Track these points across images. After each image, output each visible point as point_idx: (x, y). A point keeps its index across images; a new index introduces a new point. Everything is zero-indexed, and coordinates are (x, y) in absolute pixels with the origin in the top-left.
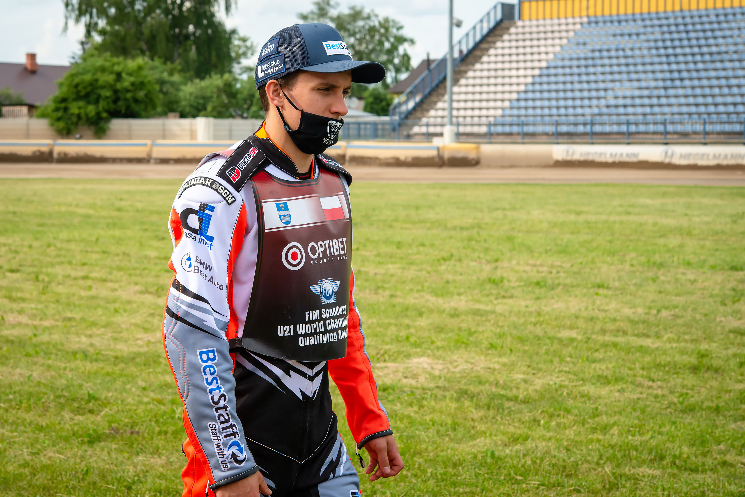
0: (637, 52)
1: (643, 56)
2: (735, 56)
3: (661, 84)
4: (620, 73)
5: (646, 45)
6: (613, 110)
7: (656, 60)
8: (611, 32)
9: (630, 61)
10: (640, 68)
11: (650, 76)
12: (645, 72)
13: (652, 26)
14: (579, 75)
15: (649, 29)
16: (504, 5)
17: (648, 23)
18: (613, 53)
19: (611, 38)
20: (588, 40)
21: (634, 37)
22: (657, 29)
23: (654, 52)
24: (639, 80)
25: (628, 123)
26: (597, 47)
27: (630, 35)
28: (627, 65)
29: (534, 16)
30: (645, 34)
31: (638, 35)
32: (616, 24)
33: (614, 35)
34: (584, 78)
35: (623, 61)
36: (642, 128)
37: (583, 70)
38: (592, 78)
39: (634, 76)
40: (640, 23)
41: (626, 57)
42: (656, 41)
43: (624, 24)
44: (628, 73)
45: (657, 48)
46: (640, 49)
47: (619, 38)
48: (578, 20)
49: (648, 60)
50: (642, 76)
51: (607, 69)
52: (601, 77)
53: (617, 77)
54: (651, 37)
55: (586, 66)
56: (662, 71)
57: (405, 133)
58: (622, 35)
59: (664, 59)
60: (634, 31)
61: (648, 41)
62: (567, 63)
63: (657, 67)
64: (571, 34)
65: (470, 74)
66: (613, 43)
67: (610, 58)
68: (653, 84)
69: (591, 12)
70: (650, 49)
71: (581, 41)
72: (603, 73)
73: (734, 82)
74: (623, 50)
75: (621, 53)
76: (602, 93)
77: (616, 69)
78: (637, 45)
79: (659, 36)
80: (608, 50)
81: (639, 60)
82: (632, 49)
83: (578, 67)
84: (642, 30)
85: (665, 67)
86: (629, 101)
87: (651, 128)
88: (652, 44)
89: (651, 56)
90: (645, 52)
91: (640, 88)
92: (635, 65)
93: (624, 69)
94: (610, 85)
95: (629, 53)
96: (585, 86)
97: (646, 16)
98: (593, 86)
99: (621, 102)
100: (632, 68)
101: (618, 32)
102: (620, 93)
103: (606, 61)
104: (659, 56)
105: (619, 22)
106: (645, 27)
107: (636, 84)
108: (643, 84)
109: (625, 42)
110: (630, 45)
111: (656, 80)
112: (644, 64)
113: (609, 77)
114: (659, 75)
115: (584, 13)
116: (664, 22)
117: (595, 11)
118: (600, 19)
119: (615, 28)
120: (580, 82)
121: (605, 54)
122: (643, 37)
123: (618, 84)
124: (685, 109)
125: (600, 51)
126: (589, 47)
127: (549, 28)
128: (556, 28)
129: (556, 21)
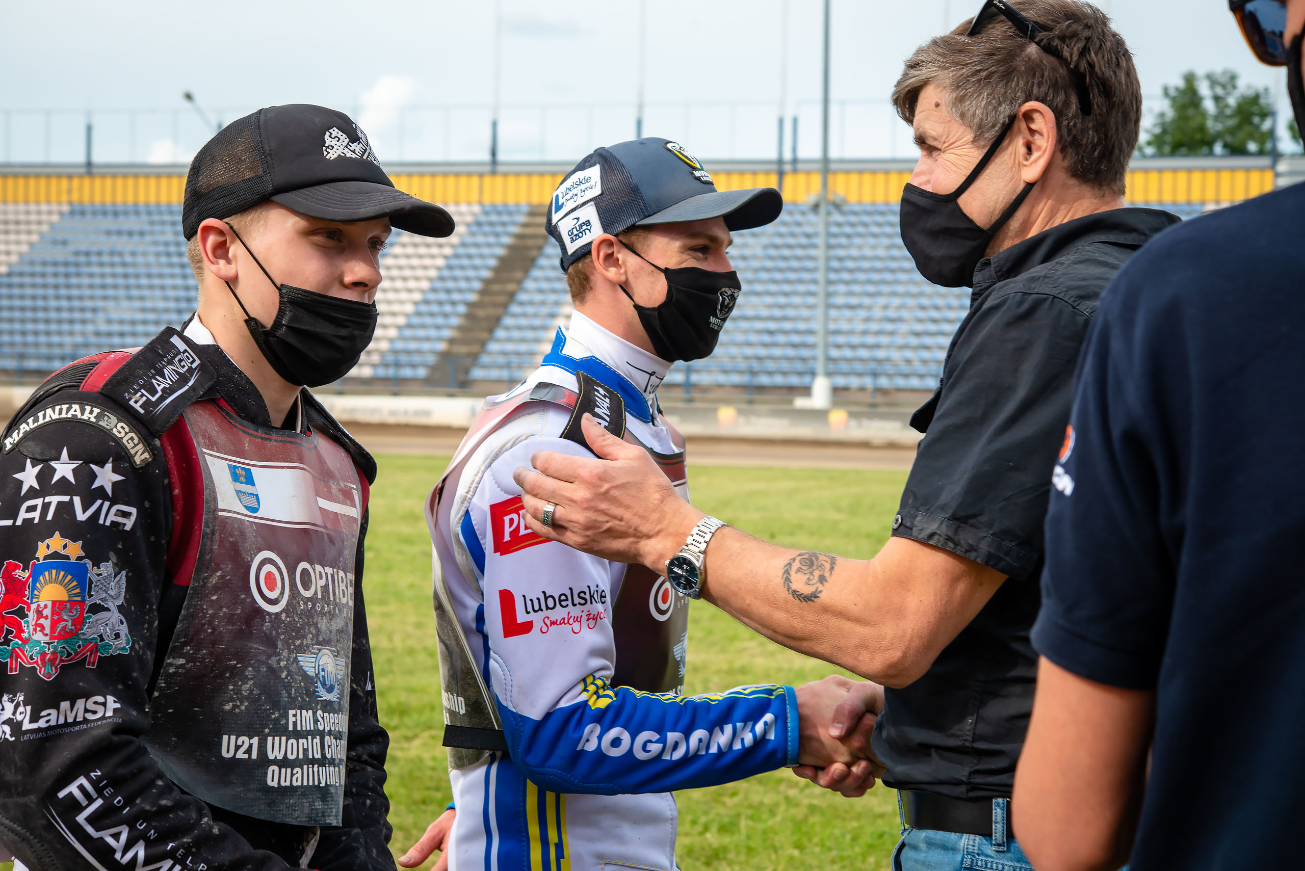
0: (140, 259)
1: (148, 265)
3: (172, 305)
4: (115, 287)
5: (152, 249)
7: (167, 271)
8: (103, 228)
9: (130, 270)
10: (144, 281)
11: (158, 293)
12: (151, 287)
13: (163, 223)
14: (56, 287)
17: (156, 218)
18: (106, 259)
19: (103, 238)
20: (70, 237)
21: (137, 238)
23: (164, 259)
24: (142, 298)
26: (83, 248)
27: (130, 234)
28: (126, 276)
30: (151, 233)
31: (141, 234)
32: (111, 217)
33: (108, 233)
34: (63, 292)
35: (119, 270)
37: (61, 280)
38: (75, 292)
39: (135, 293)
40: (144, 218)
41: (124, 264)
42: (167, 244)
43: (122, 217)
44: (127, 287)
45: (168, 255)
46: (144, 254)
47: (114, 237)
48: (54, 207)
49: (155, 270)
50: (146, 293)
51: (97, 281)
52: (87, 292)
53: (110, 292)
54: (160, 238)
55: (67, 275)
56: (175, 287)
58: (119, 233)
59: (177, 271)
60: (136, 228)
61: (155, 243)
62: (38, 269)
63: (168, 282)
64: (45, 227)
66: (106, 243)
67: (101, 264)
68: (161, 304)
69: (76, 197)
70: (158, 254)
71: (59, 237)
72: (91, 286)
74: (121, 254)
75: (117, 259)
76: (88, 315)
77: (109, 281)
78: (141, 249)
80: (99, 254)
81: (142, 270)
82: (133, 254)
83: (55, 275)
84: (147, 228)
85: (179, 282)
86: (127, 328)
88: (161, 249)
89: (160, 265)
90: (151, 259)
92: (137, 276)
93: (120, 281)
94: (100, 304)
95: (128, 259)
96: (64, 303)
97: (153, 209)
98: (76, 304)
99: (116, 328)
100: (132, 281)
101: (114, 228)
102: (114, 315)
103: (96, 270)
104: (171, 265)
105: (115, 214)
106: (152, 223)
107: (137, 304)
108: (148, 304)
109: (123, 244)
110: (130, 249)
111: (166, 299)
112: (149, 276)
113: (99, 292)
114: (171, 293)
115: (64, 198)
117: (81, 197)
118: (88, 208)
119: (108, 223)
120: (57, 297)
121: (94, 259)
122: (148, 238)
123: (112, 303)
125: (87, 254)
126: (71, 248)
127: (11, 217)
128: (23, 217)
129: (22, 207)
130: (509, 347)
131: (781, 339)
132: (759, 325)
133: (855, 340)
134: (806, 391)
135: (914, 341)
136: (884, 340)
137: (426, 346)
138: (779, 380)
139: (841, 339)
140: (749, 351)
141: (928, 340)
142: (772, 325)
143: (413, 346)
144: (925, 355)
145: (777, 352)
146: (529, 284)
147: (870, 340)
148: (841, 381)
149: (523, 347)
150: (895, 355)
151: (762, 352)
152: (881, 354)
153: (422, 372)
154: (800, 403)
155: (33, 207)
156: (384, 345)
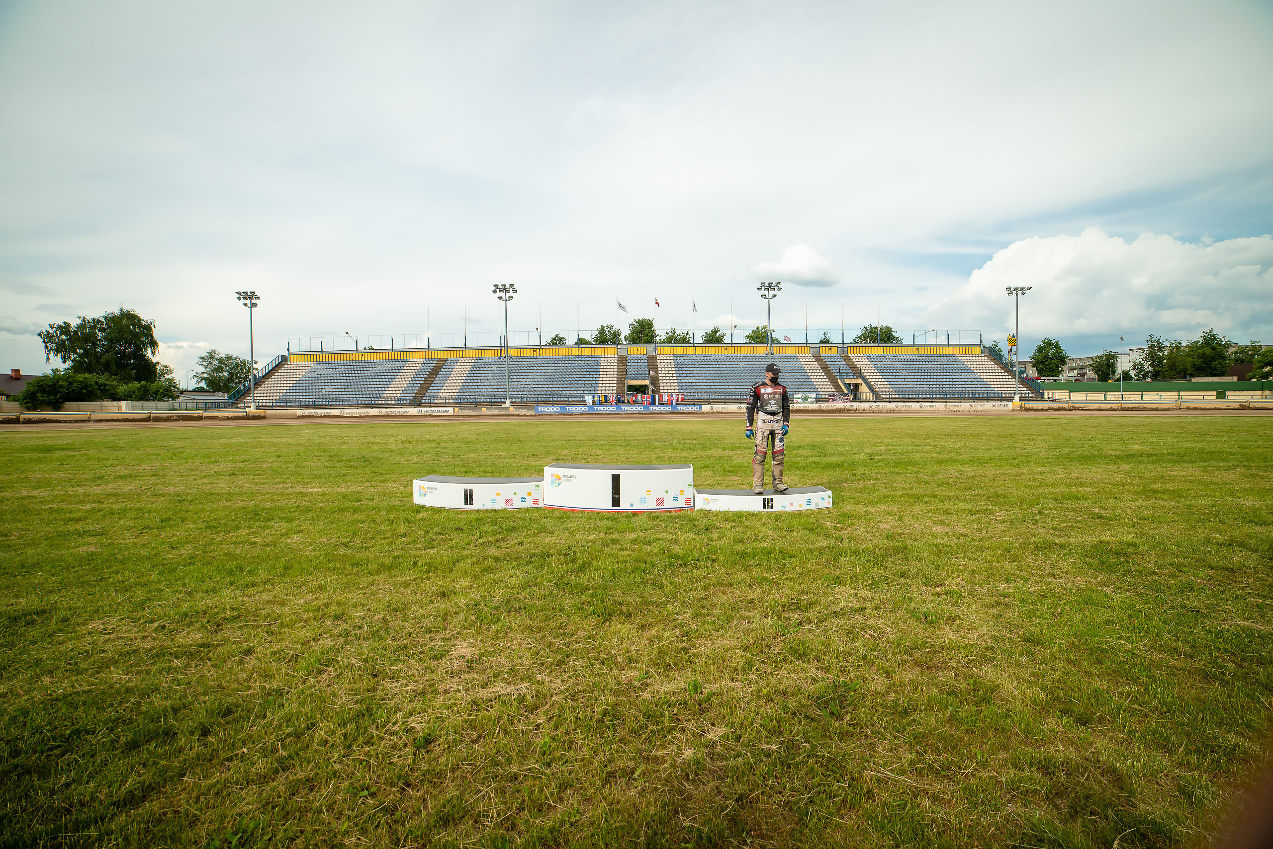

■ Task: Begin at the line containing "138: (779, 380)" and copy every line through the end of the data above exactly, omitting the pictures.

■ Response below:
138: (779, 380)
139: (841, 339)
140: (749, 351)
141: (928, 340)
142: (772, 325)
143: (413, 346)
144: (925, 355)
145: (777, 352)
146: (529, 284)
147: (870, 340)
148: (841, 381)
149: (523, 347)
150: (895, 355)
151: (762, 352)
152: (881, 354)
153: (422, 372)
154: (800, 403)
155: (33, 207)
156: (384, 345)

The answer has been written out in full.